But more compelling than the beauty of the film is the story Director Zhang Yimou tells, a tale of paternity and imperious privilege set in early twentieth century China. He begins with the newly arrived fourth mistress, 19-year-old Songlian, a university student who, because of the death of her father, is forced to quit school. She chooses to marry a man of wealth. She is warned by her stepmother that she will be a concubine. She replies, isn't that our fate? Her cynicism and then her robust energy in seeking her ascendancy over the other sisters engages us and we identify with her struggle.
What is extraordinary about Zhang's direction is how easily and naturally the personalities of the characters are revealed. The first mistress ("big sister") is too old to be of any sexual interest to the master, yet she is the mother of the eldest son. The second mistress, who has given the master only a daughter, still dreams of having a son. Her devious schemes and plots are hidden by smiles and fake good will toward her sisters. The third mistress, an opera singer still vibrant and beautiful (in a fascinating performance by the intriguing Caifei He), uses her allure in vying for the master's attention. Songlian, in spite of herself, finds herself caught up in the competition with the others.
Gong Li, who plays Songlian, is very beautiful with a strength of character that one quite naturally admires. She has the gift, as does, for example, Julia Roberts, of being able to express a wide range of emotion with just a glance of her very expressive face.
Serving as a foil to the mistresses, and perhaps as the most poignant victim of the concubine system, is the servant girl Yan'er, played with a compelling veracity by Kong Lin. She is occasionally (how shall I say this for Amazon?) "touched," to use Songlian's term, by the master, and so she dreamed of being the fourth mistress. But when the fourth mistress arrives, her dreams are shattered, and in her jealousy she hates Songlian and plots against her. One of the most memorable scenes in the movie is when Songlian, thinking Yan'er has stolen her flute, forces open the servant girl's room and finds it flooded with.... Well, you should see.
Note well that the master is only hazily observed. He is a personage, a man of wealth. That is enough to know about him. He is as interchangeable as the harem masters on a beach of elephant seals. But because he has wealth, he can engage concubines who must compete with one another through him to find their station in life. One gets a sense of what it might be like in the harem system practiced by gorillas and the sheiks and warlords of old. One pleases the master not because one loves the master (although one does of course because humans tend to love their masters) but because in pleasing the master one rises above the others. Thus the triumphant call, "Light the lanterns in the third house!"
Most people no doubt lament the life of the mistresses. Yet women in poor places may wish such a life upon themselves. But concubines are just prostitutes, really, one might say, trapped by a system of male privilege. But I would remind those who see only that, that for every wife the "master" has, that is one wife another man will not have. The system does NOT favor males. It favors wealth and privilege. In such a system there are many men without wives, fomenting unrest, which is why modern states forbid polygamy.
What does a man do with the capital he accumulates or inherits? If the system allows, he spends it on women and the assurance of his paternity. And why is that possible? Because many women--Songlian is our example--would rather be the fourth wife of a rich man than the first and only wife of a poor man. Many women would rather be used by a man of wealth than rule the household of a nerd. This is the way humans are, and any sexist interpretation of this movie misses this truth.

THINGS TO DO:
A – Answer these questions about the film review:
(i) Why is Songlian forced to quit school?
(ii) What child has the second mistress given the master?
(iii) Which actor plays the servant girl Yan'er?
B – Quote the entries word for word, starting at the line that contains "Is rocky brown mountain at upper center closer" and continuing through the end of the entries.

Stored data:

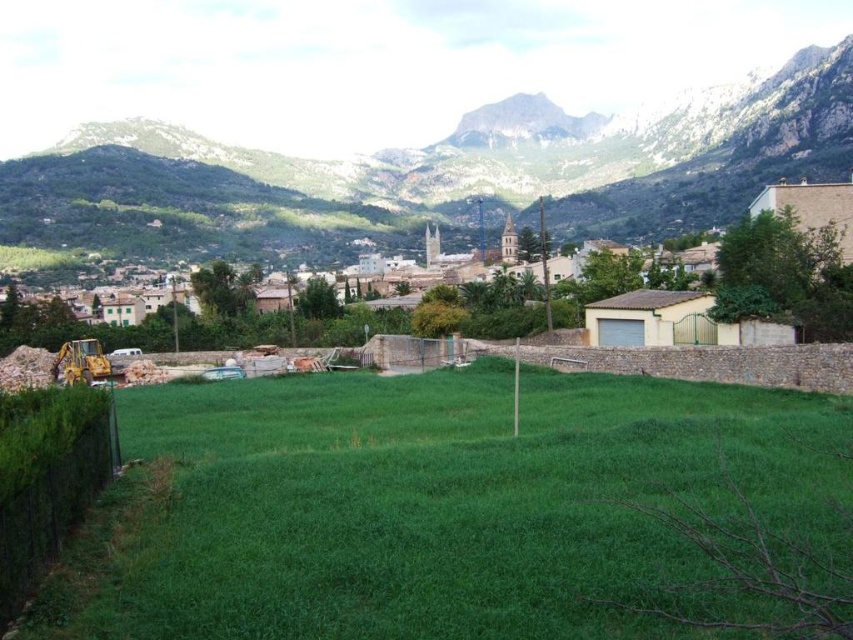
Can you confirm if green grassy field at lower left is taller than yellow metallic excavator at lower left?

Indeed, green grassy field at lower left has a greater height compared to yellow metallic excavator at lower left.

Does point (206, 502) come farther from viewer compared to point (90, 358)?

No, (206, 502) is in front of (90, 358).

Describe the element at coordinates (445, 508) in the screenshot. I see `green grassy field at lower left` at that location.

Identify the location of green grassy field at lower left. This screenshot has width=853, height=640. (445, 508).

Is rocky brown mountain at upper center closer to the viewer compared to yellow metallic excavator at lower left?

No, rocky brown mountain at upper center is behind yellow metallic excavator at lower left.

Is rocky brown mountain at upper center bigger than yellow metallic excavator at lower left?

Correct, rocky brown mountain at upper center is larger in size than yellow metallic excavator at lower left.

Is point (763, 108) in front of point (84, 362)?

No, it is not.

Where is `rocky brown mountain at upper center`? The width and height of the screenshot is (853, 640). rocky brown mountain at upper center is located at coordinates (434, 173).

Which of these two, green grassy field at lower left or rocky brown mountain at upper center, stands shorter?

Standing shorter between the two is green grassy field at lower left.

Is point (532, 401) less distant than point (285, 241)?

Yes, point (532, 401) is closer to viewer.

The image size is (853, 640). I want to click on green grassy field at lower left, so click(445, 508).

RESPONSES BY TASK:
A –
(i) Because of the death of her father.
(ii) Only a daughter.
(iii) Kong Lin.

B –
Is rocky brown mountain at upper center closer to the viewer compared to yellow metallic excavator at lower left?

No, rocky brown mountain at upper center is behind yellow metallic excavator at lower left.

Is rocky brown mountain at upper center bigger than yellow metallic excavator at lower left?

Correct, rocky brown mountain at upper center is larger in size than yellow metallic excavator at lower left.

Is point (763, 108) in front of point (84, 362)?

No, it is not.

Where is `rocky brown mountain at upper center`? The width and height of the screenshot is (853, 640). rocky brown mountain at upper center is located at coordinates (434, 173).

Which of these two, green grassy field at lower left or rocky brown mountain at upper center, stands shorter?

Standing shorter between the two is green grassy field at lower left.

Is point (532, 401) less distant than point (285, 241)?

Yes, point (532, 401) is closer to viewer.

The image size is (853, 640). I want to click on green grassy field at lower left, so click(445, 508).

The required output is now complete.